History has shown that about 80% of sales are for casual clothing and the balance for more formal apparel such as suits and ties.


   In 2009, CMRG was analyzing its operations and trying to find ways to consolidate operations and cut non-profitable sectors. While reconsidering its Rochester stores, management researched and created a new concept store that it has run with. Where most CMRG stores offer lower prices in a typical 3200 square foot sized store, this new concept store, named Destination XL (DXL), offered good, better, best pricing of products in a large 8000- 12000 square foot store. These stores carry over 1400 more items then the typical store and offer buyers more apparel and accessory choices. The huge inventory in these stores created a "destination" for purchasers and enabled CMRG to close some of the less productive surrounding stores. DXL carries a very wide variety of sizes and brands from value-priced apparel to high-end luxury brands, including private labels to well-known designer brands such as Calvin Klein, Tommy Bahama, Polo Ralph Lauren and Cole Haan.


    What Casual Male management has found is that consumers are willing to travel further, knowing that they will find all their clothing needs in one location and done in a big way. There is no feeling of "second class" in these cutting edge stores.


    Common in these new stores are wider aisles, high ceilings, hardwood floors, and larger dressing rooms. Customer reaction to the concept stores has been excellent. DXL stores show increased sales of 20% over its predecessor stores in each market area one has opened.  CMRG also will launch a web channel in the Fall, providing a very similar customer experience as in the retail channel.
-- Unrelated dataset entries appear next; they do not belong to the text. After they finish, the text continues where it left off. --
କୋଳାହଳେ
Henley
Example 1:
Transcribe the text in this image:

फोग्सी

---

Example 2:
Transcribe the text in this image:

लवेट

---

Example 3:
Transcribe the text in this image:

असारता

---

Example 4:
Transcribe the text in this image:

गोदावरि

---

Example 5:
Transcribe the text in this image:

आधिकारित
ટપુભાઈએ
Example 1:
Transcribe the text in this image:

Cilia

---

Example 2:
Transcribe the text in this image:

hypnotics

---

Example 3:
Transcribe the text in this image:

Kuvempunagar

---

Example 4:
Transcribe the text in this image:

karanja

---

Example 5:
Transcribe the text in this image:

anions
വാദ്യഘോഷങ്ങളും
   There are currently six of these stores opened. Management plans to open 14- 15 stores in 2011, 50  locations by late 2012 and a total of 75- 100 by 2015. As this format rollouts and traditional stores are closed, the company will have fewer stores but offer more product and more selling square feet. These new stores should also attract the end of rack guy, waist size 40-44 inches, which already accounts for one -fifth off sales.
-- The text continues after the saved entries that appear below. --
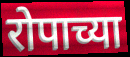
रोपाच्या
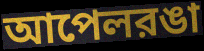
আপেলরঙা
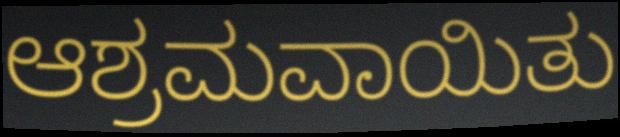
ಆಶ್ರಮವಾಯಿತು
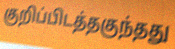
குறிப்பிடத்தகுந்தது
    CMRG reported 1Q EPS of .09 versus a consensus estimate of 0.11. Total comp store sales increased 2.2%. Management indicated this was below estimates due to adverse weather that impacted some stores by an estimated 1.5%. Even with slightly lower traffic, sales per transaction were higher. The company is debt free now, using its cash flow to fund its expansion-conversion program.     


     Earning estimates of $0.41 untaxed for 2011 (using a 35% tax rate we get ($0.26) with a go forward

fiscal 2012 estimate of $0.35.


      So what has us excited about this retailer. Well first, it owns this space with a first-mover advantage.
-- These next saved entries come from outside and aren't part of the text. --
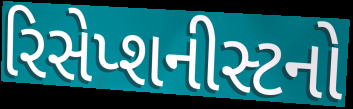
રિસેપ્શનીસ્ટનો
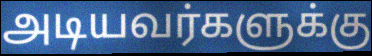
அடியவர்களுக்கு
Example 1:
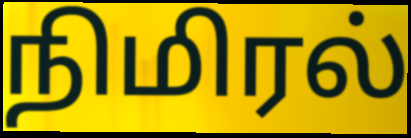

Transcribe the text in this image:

நிமிரல்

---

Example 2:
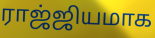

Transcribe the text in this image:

ராஜ்ஜியமாக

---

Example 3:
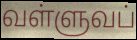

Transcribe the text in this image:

வள்ளுவப்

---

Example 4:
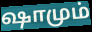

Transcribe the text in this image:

ஷாமும்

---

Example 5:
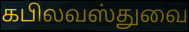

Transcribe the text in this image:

கபிலவஸ்துவை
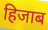
हिजाब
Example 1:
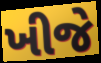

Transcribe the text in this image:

ખીજે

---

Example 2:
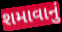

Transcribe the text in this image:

Americans are not losing weight nor will anytime soon. The field catering to the "big guys" is highly fragmented. They have paid down long-term debt at its peak of $150 million to zero. Free cash flow is about $35-40 million and capex levels running at $20 million for the DXL expansion. Sales per square foot range from $250-300 for DXL stores compared to $150 for the CMXL stores. The four-wall margins approximate 25-30%. They are closing three smaller stores for each new DXL superstore opened, eliminating several store managers, rental expenses and other redundancies. Margins improve and the customers have shown they will drive the extra distance to get a dramatically expanded product selection in one store catering to them.


1.Expanding conversion from smaller stores to large destination stores.
2.Street discovery of this retail segment.